WHAT TO DO: Although the entries contain pictures, the copy should hold only their exact text.

DATA PROVIDED:
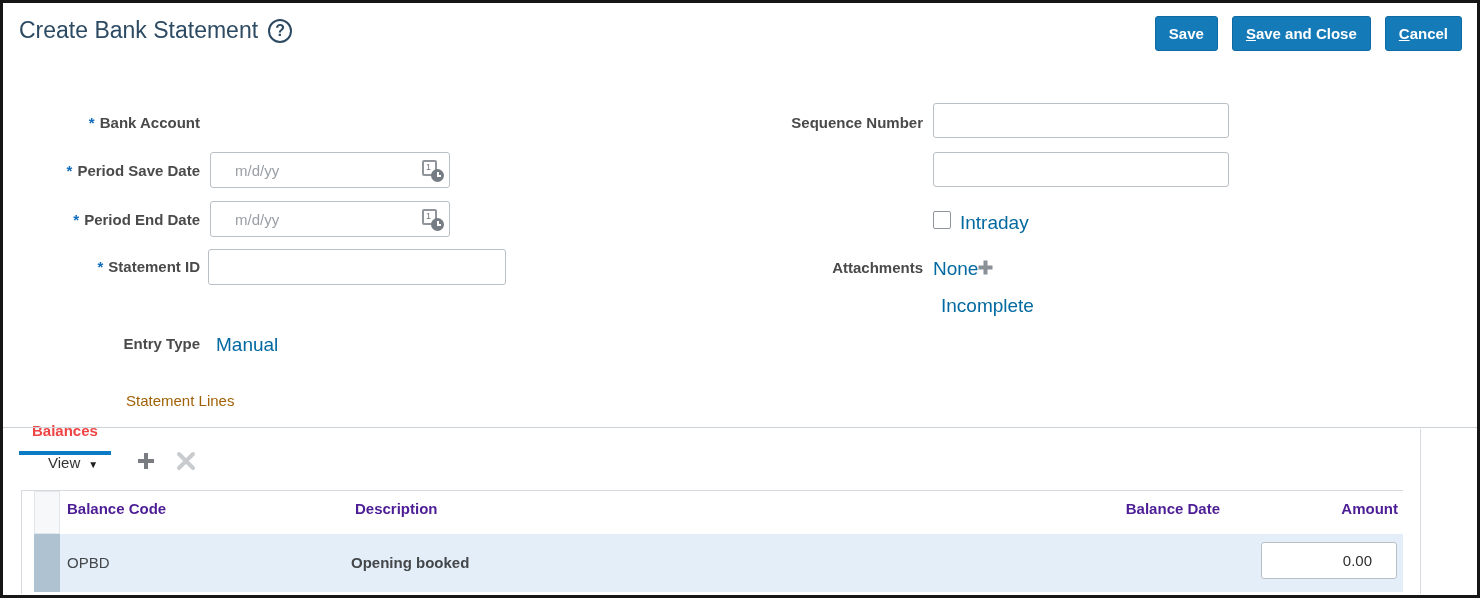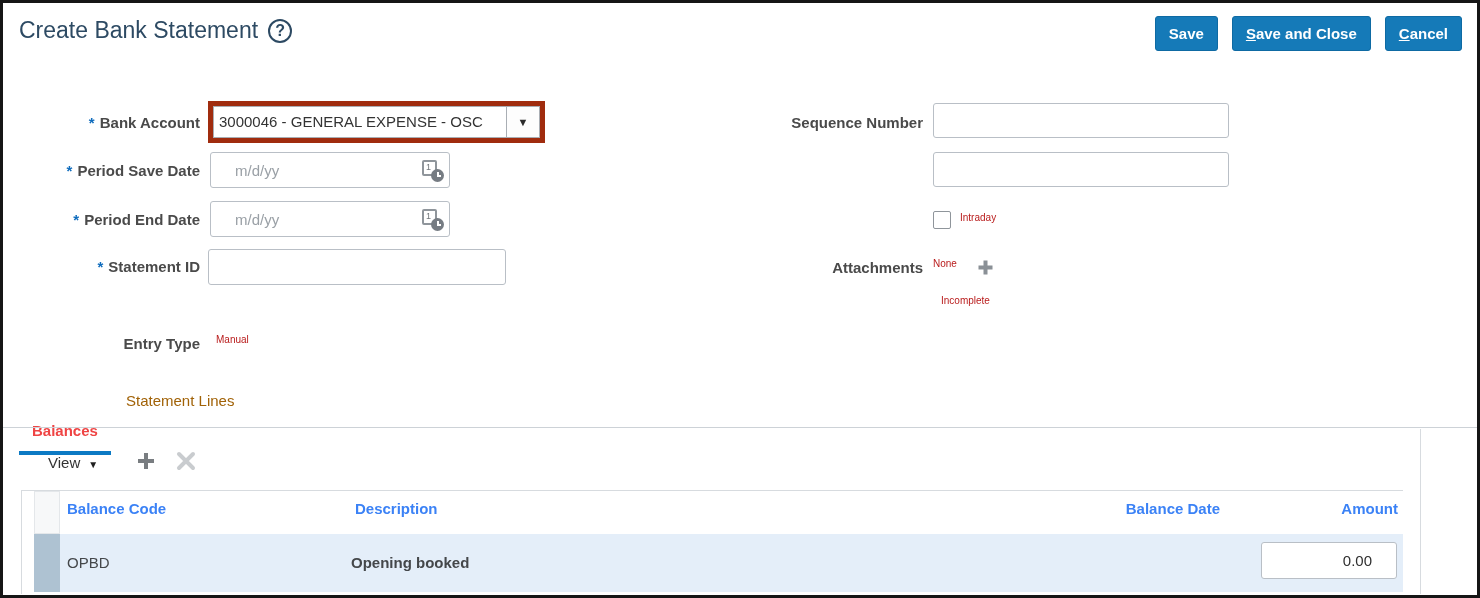--- a/index.html
+++ b/index.html
@@ -12,21 +12,21 @@
   
   .page-title { position:absolute; left:16px; top:14px; font-size:23px; color:#2d4a63; display:flex; align-items:center; gap:10px; }
   .help-icon { display:inline-block; width:24px; height:24px; border:2px solid #2d4a63; border-radius:50%; font-size:16px; line-height:20px; text-align:center; color:#2d4a63; font-weight:bold; }
   .action-buttons { position:absolute; top:13px; right:15px; display:flex; gap:14px; }
   .btn { background:#157ab8; color:#fff; font-weight:bold; font-size:15px; font-family:"Liberation Sans",sans-serif;
          border:1px solid #0e6aa3; border-radius:3px; height:35px; padding:0 13px; cursor:pointer; }
   .btn .ak { text-decoration:underline; }
   
   .flabel { position:absolute; font-weight:bold; font-size:15px; color:#4a4a4a; text-align:right; line-height:19px; }
   .flabel .req { color:#0f6cbd; margin-right:5px; }
-  .fvalue { position:absolute; font-size:10px; color:#b91c1c; }
+  .fvalue { position:absolute; font-size:19px; color:#0369a1; }
   .tinput { position:absolute; border:1px solid #b9bfc6; border-radius:3px; font-size:15px; color:#333;
             padding:0 24px; font-family:"Liberation Sans",sans-serif; background:#fff; }
   .tinput::placeholder { color:#9aa0a6; opacity:1; }
   
   .annotation { position:absolute; left:205px; top:98px; width:337px; height:42px; border:5px solid #a02c0e; display:flex; background:#fff; }
   .combo-text { flex:1; border:1px solid #a9aeb4; border-right:none; font-size:15px; color:#333;
                 line-height:30px; padding:0 5px; white-space:nowrap; overflow:hidden; }
   .combo-btn { width:34px; border:1px solid #a9aeb4; background:#fdfdfd; display:flex; align-items:center; justify-content:center;
                font-size:11px; color:#2b2b2b; cursor:pointer; }
   
@@ -42,21 +42,21 @@
   .tab { position:absolute; top:389px; font-size:15px; cursor:pointer; }
   .tab.active { left:16px; padding:0 13px 12px 13px; font-weight:bold; color:#ef4444; border-bottom:4px solid #0c7ac4;margin-top:30px; }
   .tab.inactive { left:123px; color:#a16207; }
   .hline { position:absolute; height:1px; background:#cdd2d7; }
   .vline { position:absolute; width:1px; background:#d7dbdf; }
   
   .view-menu { position:absolute; left:45px; top:451px; font-size:15px; color:#333; cursor:pointer; }
   .view-caret { font-size:10px; margin-left:8px; color:#1f1f1f; }
   .tb-icon { position:absolute; top:448px; cursor:pointer; }
   .hdr-sel { position:absolute; left:31px; top:488px; width:26px; height:43px; background:#f7f8f9; border:1px solid #e4e7ea; }
-  .th { position:absolute; top:497px; font-size:15px; font-weight:bold; color:#3b82f6; }
+  .th { position:absolute; top:497px; font-size:15px; font-weight:bold; color:#4c1d95; }
   .row-sel { position:absolute; left:31px; top:531px; width:26px; height:58px; background:#aec2d2; cursor:pointer; }
   .row-bg { position:absolute; left:57px; top:531px; width:1343px; height:58px; background:#e4eef9; }
   .td { position:absolute; top:551px; font-size:15px; color:#44474a; }
   .amount-input { position:absolute; left:1258px; top:539px; width:136px; height:37px; text-align:right; color:#2f2f2f; }
 </style>
 </head>
 <body>
 
 <div class="page">
 
@@ -64,24 +64,20 @@
     <span>Create Bank Statement</span>
     <span class="help-icon">?</span>
   </div>
   <div class="action-buttons">
     <button class="btn">Save</button>
     <button class="btn"><span class="ak">S</span><span>ave and Close</span></button>
     <button class="btn"><span class="ak">C</span><span>ancel</span></button>
   </div>
 
   <div class="flabel" style="left:12px; top:110px; width:185px;"><span class="req">*</span><span>Bank Account</span></div>
-  <div class="annotation">
-    <div class="combo-text">3000046 - GENERAL EXPENSE - OSC</div>
-    <div class="combo-btn">▼</div>
-  </div>
 
   <div class="flabel" style="left:12px; top:158px; width:185px;"><span class="req">*</span><span>Period Save Date</span></div>
   <input class="tinput" style="left: 207px; top: 149px; width: 240px; height: 36px; padding-right: 34px;" placeholder="m/d/yy">
   <span class="dpicon" style="left:417px; top:155px;">
       <span class="dp-cal"></span>
       <span class="dp-clock"></span>
     </span>
 
   <div class="flabel" style="left:12px; top:207px; width:185px;"><span class="req">*</span><span>Period End Date</span></div>
   <input class="tinput" style="left: 207px; top: 198px; width: 240px; height: 36px; padding-right: 34px;" placeholder="m/d/yy">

YOUR RESPONSE:
--- a/index.html
+++ b/index.html
@@ -12,21 +12,21 @@
   
   .page-title { position:absolute; left:16px; top:14px; font-size:23px; color:#2d4a63; display:flex; align-items:center; gap:10px; }
   .help-icon { display:inline-block; width:24px; height:24px; border:2px solid #2d4a63; border-radius:50%; font-size:16px; line-height:20px; text-align:center; color:#2d4a63; font-weight:bold; }
   .action-buttons { position:absolute; top:13px; right:15px; display:flex; gap:14px; }
   .btn { background:#157ab8; color:#fff; font-weight:bold; font-size:15px; font-family:"Liberation Sans",sans-serif;
          border:1px solid #0e6aa3; border-radius:3px; height:35px; padding:0 13px; cursor:pointer; }
   .btn .ak { text-decoration:underline; }
   
   .flabel { position:absolute; font-weight:bold; font-size:15px; color:#4a4a4a; text-align:right; line-height:19px; }
   .flabel .req { color:#0f6cbd; margin-right:5px; }
-  .fvalue { position:absolute; font-size:10px; color:#b91c1c; }
+  .fvalue { position:absolute; font-size:19px; color:#0369a1; }
   .tinput { position:absolute; border:1px solid #b9bfc6; border-radius:3px; font-size:15px; color:#333;
             padding:0 24px; font-family:"Liberation Sans",sans-serif; background:#fff; }
   .tinput::placeholder { color:#9aa0a6; opacity:1; }
   
   .annotation { position:absolute; left:205px; top:98px; width:337px; height:42px; border:5px solid #a02c0e; display:flex; background:#fff; }
   .combo-text { flex:1; border:1px solid #a9aeb4; border-right:none; font-size:15px; color:#333;
                 line-height:30px; padding:0 5px; white-space:nowrap; overflow:hidden; }
   .combo-btn { width:34px; border:1px solid #a9aeb4; background:#fdfdfd; display:flex; align-items:center; justify-content:center;
                font-size:11px; color:#2b2b2b; cursor:pointer; }
   
@@ -42,21 +42,21 @@
   .tab { position:absolute; top:389px; font-size:15px; cursor:pointer; }
   .tab.active { left:16px; padding:0 13px 12px 13px; font-weight:bold; color:#ef4444; border-bottom:4px solid #0c7ac4;margin-top:30px; }
   .tab.inactive { left:123px; color:#a16207; }
   .hline { position:absolute; height:1px; background:#cdd2d7; }
   .vline { position:absolute; width:1px; background:#d7dbdf; }
   
   .view-menu { position:absolute; left:45px; top:451px; font-size:15px; color:#333; cursor:pointer; }
   .view-caret { font-size:10px; margin-left:8px; color:#1f1f1f; }
   .tb-icon { position:absolute; top:448px; cursor:pointer; }
   .hdr-sel { position:absolute; left:31px; top:488px; width:26px; height:43px; background:#f7f8f9; border:1px solid #e4e7ea; }
-  .th { position:absolute; top:497px; font-size:15px; font-weight:bold; color:#3b82f6; }
+  .th { position:absolute; top:497px; font-size:15px; font-weight:bold; color:#4c1d95; }
   .row-sel { position:absolute; left:31px; top:531px; width:26px; height:58px; background:#aec2d2; cursor:pointer; }
   .row-bg { position:absolute; left:57px; top:531px; width:1343px; height:58px; background:#e4eef9; }
   .td { position:absolute; top:551px; font-size:15px; color:#44474a; }
   .amount-input { position:absolute; left:1258px; top:539px; width:136px; height:37px; text-align:right; color:#2f2f2f; }
 </style>
 </head>
 <body>
 
 <div class="page">
 
@@ -64,24 +64,20 @@
     <span>Create Bank Statement</span>
     <span class="help-icon">?</span>
   </div>
   <div class="action-buttons">
     <button class="btn">Save</button>
     <button class="btn"><span class="ak">S</span><span>ave and Close</span></button>
     <button class="btn"><span class="ak">C</span><span>ancel</span></button>
   </div>
 
   <div class="flabel" style="left:12px; top:110px; width:185px;"><span class="req">*</span><span>Bank Account</span></div>
-  <div class="annotation">
-    <div class="combo-text">3000046 - GENERAL EXPENSE - OSC</div>
-    <div class="combo-btn">▼</div>
-  </div>
 
   <div class="flabel" style="left:12px; top:158px; width:185px;"><span class="req">*</span><span>Period Save Date</span></div>
   <input class="tinput" style="left: 207px; top: 149px; width: 240px; height: 36px; padding-right: 34px;" placeholder="m/d/yy">
   <span class="dpicon" style="left:417px; top:155px;">
       <span class="dp-cal"></span>
       <span class="dp-clock"></span>
     </span>
 
   <div class="flabel" style="left:12px; top:207px; width:185px;"><span class="req">*</span><span>Period End Date</span></div>
   <input class="tinput" style="left: 207px; top: 198px; width: 240px; height: 36px; padding-right: 34px;" placeholder="m/d/yy">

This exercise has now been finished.